■ EXERCISE REQUIREMENTS ■
List all lines of the data that include the string "patients".

■ EXERCISE MATERIAL ■
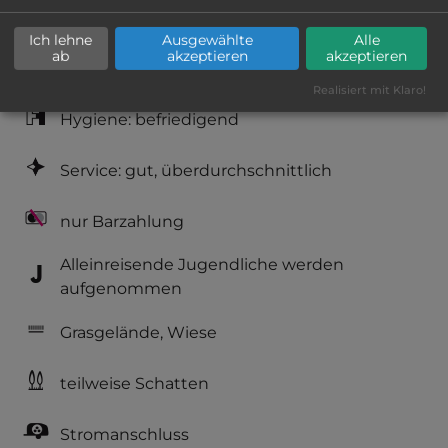
Platzeinrichtung: befriedigend
Ich lehne
Ausgewählte
Alle
Geräuschkulisse: erträgliche
ab
akzeptieren
akzeptieren
Lärmbelästigung
Realisiert mit Klaro!
Hygiene: befriedigend
Service: gut, überdurchschnittlich
nur Barzahlung
Alleinreisende Jugendliche werden
aufgenommen
Grasgelände, Wiese
teilweise Schatten
Stromanschluss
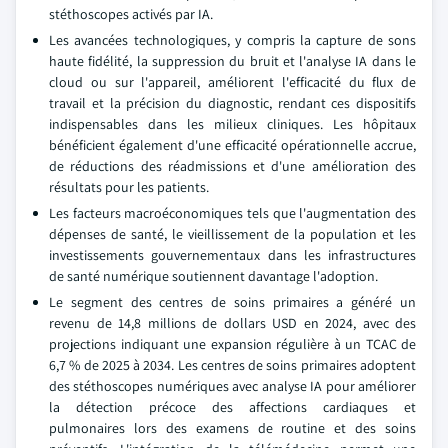
stéthoscopes activés par IA.
Les avancées technologiques, y compris la capture de sons
haute fidélité, la suppression du bruit et l'analyse IA dans le
cloud ou sur l'appareil, améliorent l'efficacité du flux de
travail et la précision du diagnostic, rendant ces dispositifs
indispensables dans les milieux cliniques. Les hôpitaux
bénéficient également d'une efficacité opérationnelle accrue,
de réductions des réadmissions et d'une amélioration des
résultats pour les patients.
Les facteurs macroéconomiques tels que l'augmentation des
dépenses de santé, le vieillissement de la population et les
investissements gouvernementaux dans les infrastructures
de santé numérique soutiennent davantage l'adoption.
Le segment des centres de soins primaires a généré un
revenu de 14,8 millions de dollars USD en 2024, avec des
projections indiquant une expansion régulière à un TCAC de
6,7 % de 2025 à 2034. Les centres de soins primaires adoptent
des stéthoscopes numériques avec analyse IA pour améliorer
la détection précoce des affections cardiaques et
pulmonaires lors des examens de routine et des soins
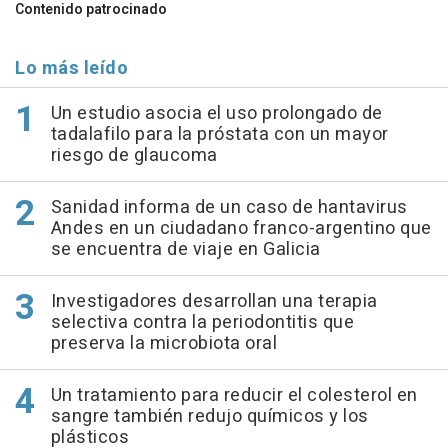
Contenido patrocinado
Lo más leído
Un estudio asocia el uso prolongado de
tadalafilo para la próstata con un mayor
riesgo de glaucoma
Sanidad informa de un caso de hantavirus
Andes en un ciudadano franco-argentino que
se encuentra de viaje en Galicia
Investigadores desarrollan una terapia
selectiva contra la periodontitis que
preserva la microbiota oral
Un tratamiento para reducir el colesterol en
sangre también redujo químicos y los
plásticos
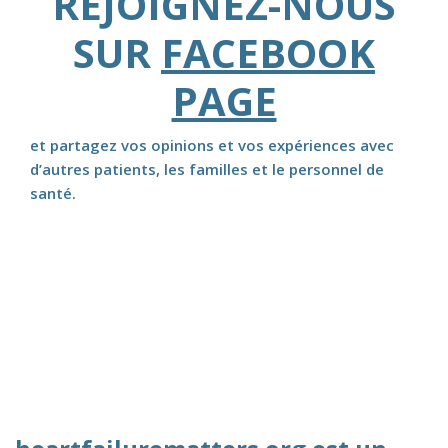
REJOIGNEZ-NOUS
SUR
FACEBOOK
PAGE
et partagez vos opinions et vos expériences avec
d’autres patients, les familles et le personnel de
santé.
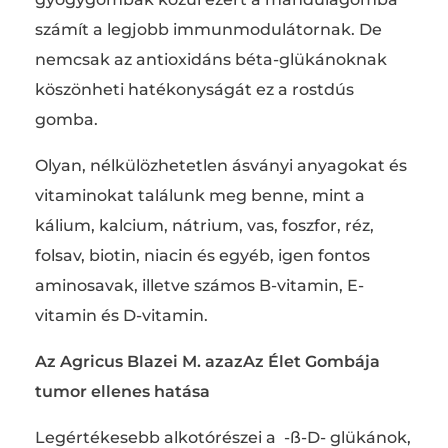
számít a legjobb immunmodulátornak. De
nemcsak az antioxidáns béta-glükánoknak
köszönheti hatékonyságát ez a rostdús
gomba.
Olyan, nélkülözhetetlen ásványi anyagokat és
vitaminokat találunk meg benne, mint a
kálium, kalcium, nátrium, vas, foszfor, réz,
folsav, biotin, niacin és egyéb, igen fontos
aminosavak, illetve számos B-vitamin, E-
vitamin és D-vitamin.
Az Agricus Blazei M. azazAz Élet Gombája
tumor ellenes hatása
Legértékesebb alkotórészei a -ß-D- glükánok,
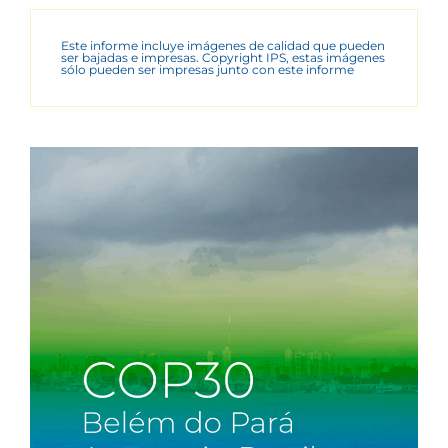
Este informe incluye imágenes de calidad que pueden
ser bajadas e impresas. Copyright IPS, estas imágenes
sólo pueden ser impresas junto con este informe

■ RESPONSE ■
résultats pour les patients.
d’autres patients, les familles et le personnel de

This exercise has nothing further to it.